NBC World Series begins volunteer program
07/18/2013 1:55 PM
07/21/2013 7:36 AM
Baseball fans, this is the chance to unleash your inner Hap Dumont. The National Baseball Congress World Series is looking for volunteers to help with the 79-year-old tournament.
Dumont founded the tournament in 1935 and it thrived for decades on his brand of promotion and scheduling. Recent declines in attendance and revenue sent organizers — the tournament is owned by the city of Wichita — looking for ways to increase its appeal.
In early June, the NBC announced a format change designed to add drama and decrease expenses for visiting teams. Behind the scenes, a group of volunteers is working to add sizzle and help the teams and the NBC cut expenses.
“There's always been passionate people that had ideas and wanted to do things,” said Josh Schepis, who helped start the volunteer movement with a list of ideas he compiled while umpiring the tournament last summer. “This is an avenue for all those people with ideas, who can roll their sleeves up and make something happen.”
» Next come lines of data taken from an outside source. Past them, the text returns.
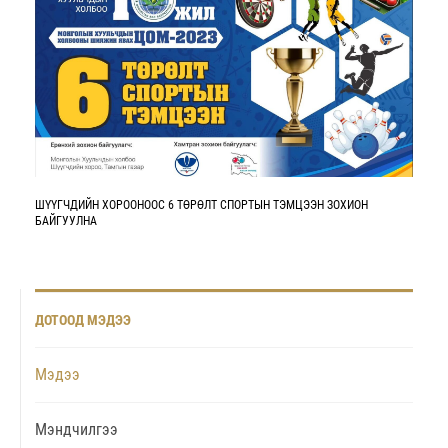
ШҮҮГЧДИЙН ХОРООНООС 6 ТӨРӨЛТ СПОРТЫН ТЭМЦЭЭН ЗОХИОН
БАЙГУУЛНА
ДОТООД МЭДЭЭ
Мэдээ
Мэндчилгээ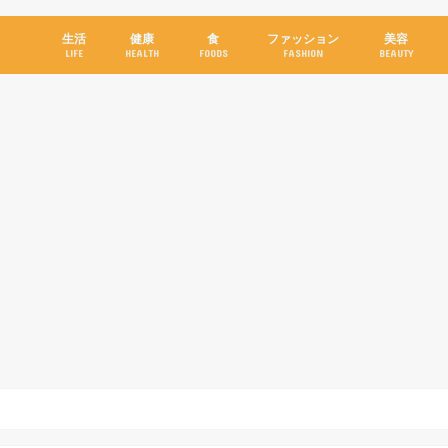
生活
健康
食
ファッション
美容
LIFE
HEALTH
FOODS
FASHION
BEAUTY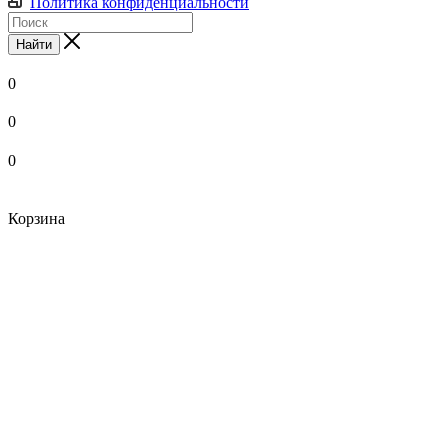
Политика конфиденциальности
Найти
0
0
0
Корзина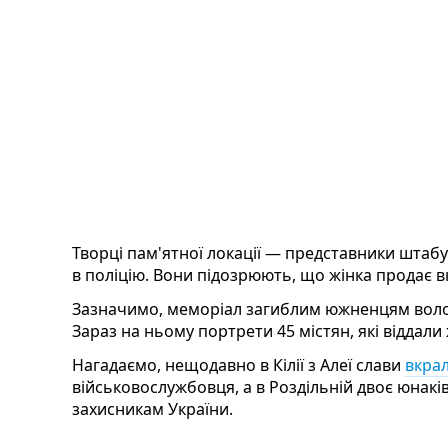
Творці пам'ятної локації — представники штабу
в поліцію. Вони підозрюють, що жінка продає вк
Зазначимо, меморіал загиблим южненцям волон
Зараз на ньому портрети 45 містян, які віддали 
Нагадаємо, нещодавно в Кілії з Алеї слави
вкра
військовослужбовця, а в Роздільній двоє юнакі
захисникам України.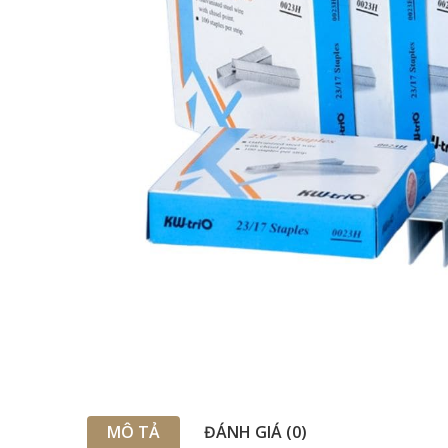
MÔ TẢ
ĐÁNH GIÁ (0)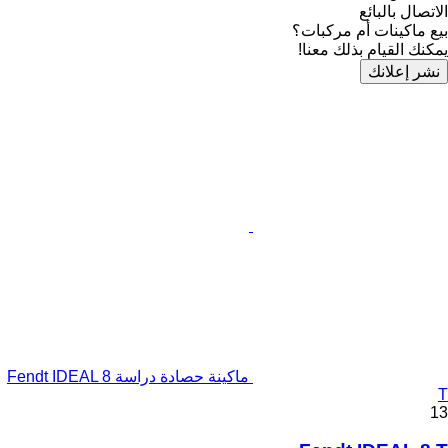
الاتصال بالبائع
بيع ماكينات أم مركبات؟
يمكنك القيام بذلك معنا!
نشر إعلانك
ماكينة حصادة دراسة Fendt IDEAL 8
T
13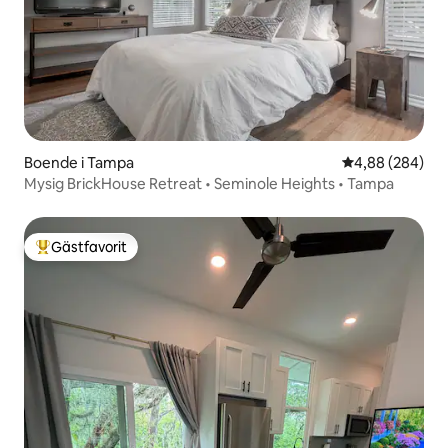
Boende i Tampa
4,88 av 5 i ge
4,88 (284)
Mysig BrickHouse Retreat • Seminole Heights • Tampa
Gästfavorit
Populär gästfavorit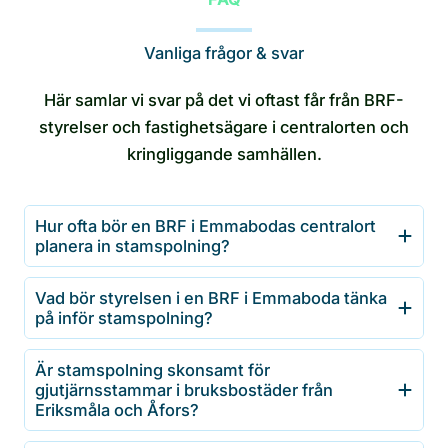
Vanliga frågor & svar
Här samlar vi svar på det vi oftast får från BRF-
styrelser och fastighetsägare i centralorten och
kringliggande samhällen.
Hur ofta bör en BRF i Emmabodas centralort
planera in stamspolning?
Vad bör styrelsen i en BRF i Emmaboda tänka
på inför stamspolning?
Är stamspolning skonsamt för
gjutjärnsstammar i bruksbostäder från
Eriksmåla och Åfors?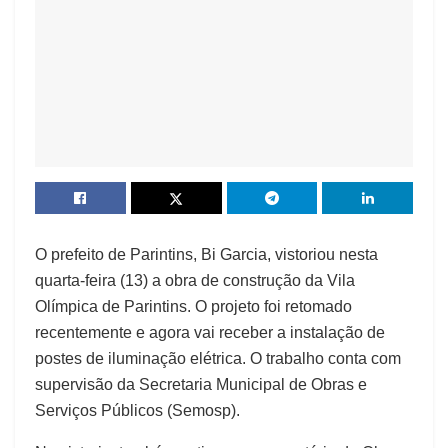
O prefeito de Parintins, Bi Garcia, vistoriou nesta
quarta-feira (13) a obra de construção da Vila
Olímpica de Parintins. O projeto foi retomado
recentemente e agora vai receber a instalação de
postes de iluminação elétrica. O trabalho conta com
supervisão da Secretaria Municipal de Obras e
Serviços Públicos (Semosp).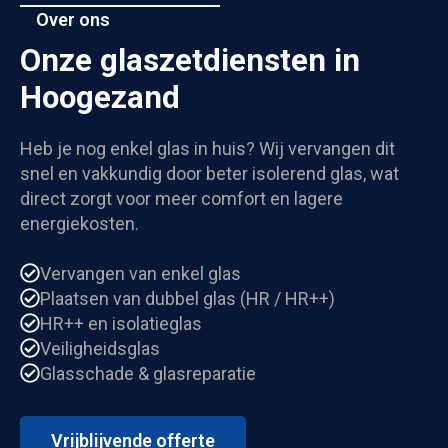
Over ons
Onze glaszetdiensten in
Hoogezand
Heb je nog enkel glas in huis? Wij vervangen dit
snel en vakkundig door beter isolerend glas, wat
direct zorgt voor meer comfort en lagere
energiekosten.
Vervangen van enkel glas
Plaatsen van dubbel glas (HR / HR++)
HR++ en isolatieglas
Veiligheidsglas
Glasschade & glasreparatie
Vrijblijvende offerte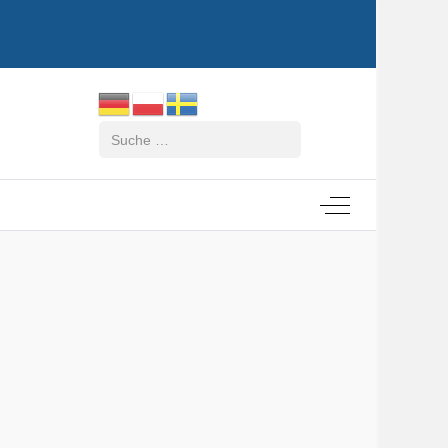
Suchen
Off-Canvas Tog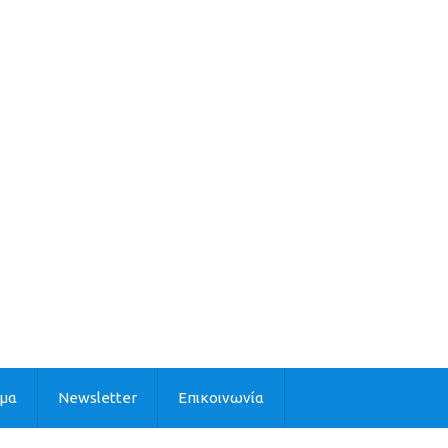
ιμα
Newsletter
Επικοινωνία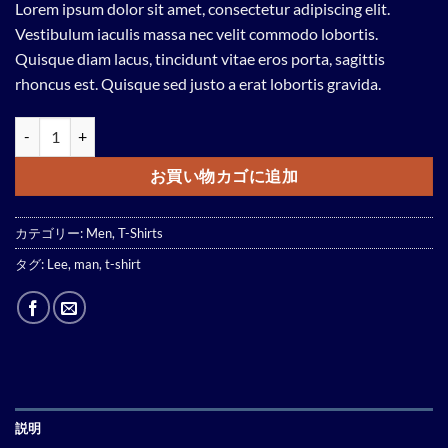
Lorem ipsum dolor sit amet, consectetur adipiscing elit.
Vestibulum iaculis massa nec velit commodo lobortis.
Quisque diam lacus, tincidunt vitae eros porta, sagittis
rhoncus est. Quisque sed justo a erat lobortis gravida.
Jeansmaker Tee Lee Jeans個
お買い物カゴに追加
カテゴリー:
Men
,
T-Shirts
タグ:
Lee
,
man
,
t-shirt
説明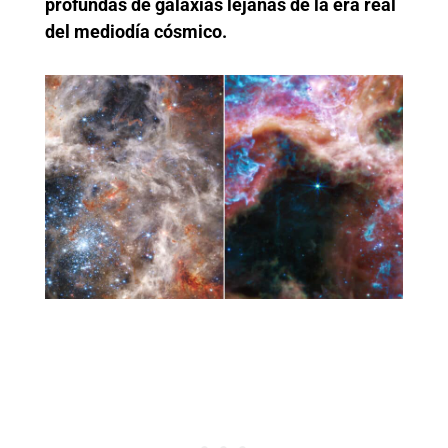
profundas de galaxias lejanas de la era real
del mediodía cósmico.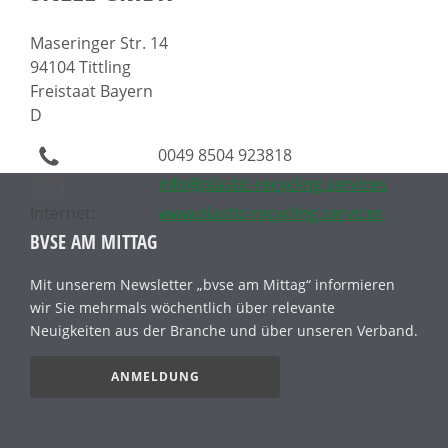
Maseringer Str. 14
94104 Tittling
Freistaat Bayern
D
0049 8504 923818
info@plastic-recycling.services
Internet:
www.plastic-recycling.services
BVSE AM MITTAG
Mit unserem Newsletter „bvse am Mittag“ informieren
wir Sie mehrmals wöchentlich über relevante
Neuigkeiten aus der Branche und über unseren Verband.
ANMELDUNG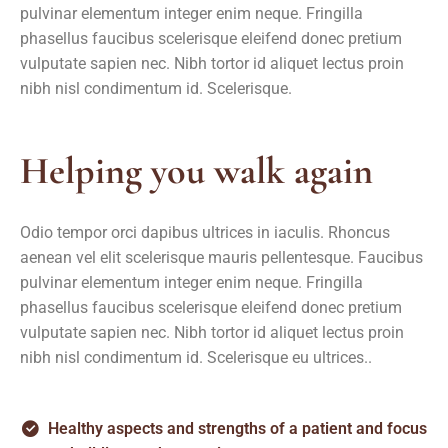
pulvinar elementum integer enim neque. Fringilla
phasellus faucibus scelerisque eleifend donec pretium
vulputate sapien nec. Nibh tortor id aliquet lectus proin
nibh nisl condimentum id. Scelerisque.
Helping you walk again
Odio tempor orci dapibus ultrices in iaculis. Rhoncus
aenean vel elit scelerisque mauris pellentesque. Faucibus
pulvinar elementum integer enim neque. Fringilla
phasellus faucibus scelerisque eleifend donec pretium
vulputate sapien nec. Nibh tortor id aliquet lectus proin
nibh nisl condimentum id. Scelerisque eu ultrices..
Healthy aspects and strengths of a patient and focus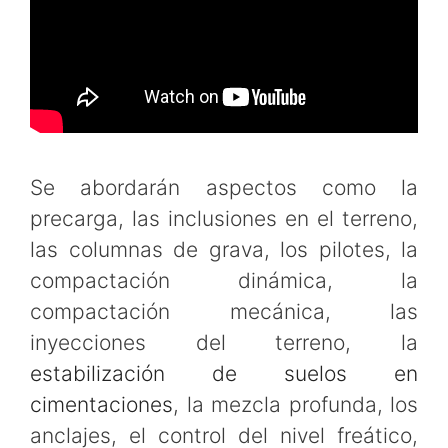
Se abordarán aspectos como la
precarga, las inclusiones en el terreno,
las columnas de grava, los pilotes, la
compactación dinámica, la
compactación mecánica, las
inyecciones del terreno, la
estabilización de suelos en
cimentaciones
, la mezcla profunda, los
anclajes, el control del nivel freático,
The group met Monday night at Lawrence-Dumont Stadium — seven volunteers and NBC operations manager Kevin Jenks — to continue planning. The biggest idea is a barbecue contest on Aug. 10, before the championship game. The group is recruiting team ambassadors and restaurants to donate meals for teams. They are looking for youth teams willing to pick up trash in Lawrence-Dumont Stadium in return for tickets. Scouts will evaluate players on Aug. 2 and the volunteers need to find people willing to help that afternoon.
“A lot of us are baseball fans,” volunteer Niki Manbeck said. “We’ve grown up with the NBC. We want to hold events that tell people, ‘Hey, we’re still around.’”
From Schepis’ list and conversations with Jenks and tournament director Casey Walkup sprung a network of volunteers and plans. A lack of time kept this summer’s plans modest. The volunteers want to do more in the future.
The biggest hope is to increase attendance and make the NBC a destination during early August, even for people who don’t know a Stud from a Glacier Pilot.
“We’re trying to make it more of an event,” Jenks said. “If you go to the Big 12 tournament, or the College World Series, there’s an event around the event.”
Schepis borrowed the idea of team ambassadors from the NJCAA men’s basketball tournament in Hutchinson. The ambassadors will act as a tour guide for the team’s stay in Wichita, providing a person with local knowledge as a ready resource for directions, restaurant recommendations or a movie theater on an off day. Volunteers are helping find restaurants to donate 35 meals per team before or after games. On Wednesday, Schepis took pocket schedules to businesses and Manbeck compiled the rules for the cooking competition. For $8, fans can test the meat, vote for a winner and get a ticket to the game.
“It’s a shot in the arm,” Jenks said. “I’ve had people from California to Texas say they want to come in early and help volunteer.”
In May, an audit revealed financial problems that appeared to threaten the tournament’s future. In 2012, it netted $1,100. Jenks wants to get the focus back on baseball this summer.
“The NBC isn’t and wasn’t in as bad of shape as people maybe perceived it to be,” he said. “I’m really energized because I see where this can really go. The volunteers have been a big part of that.”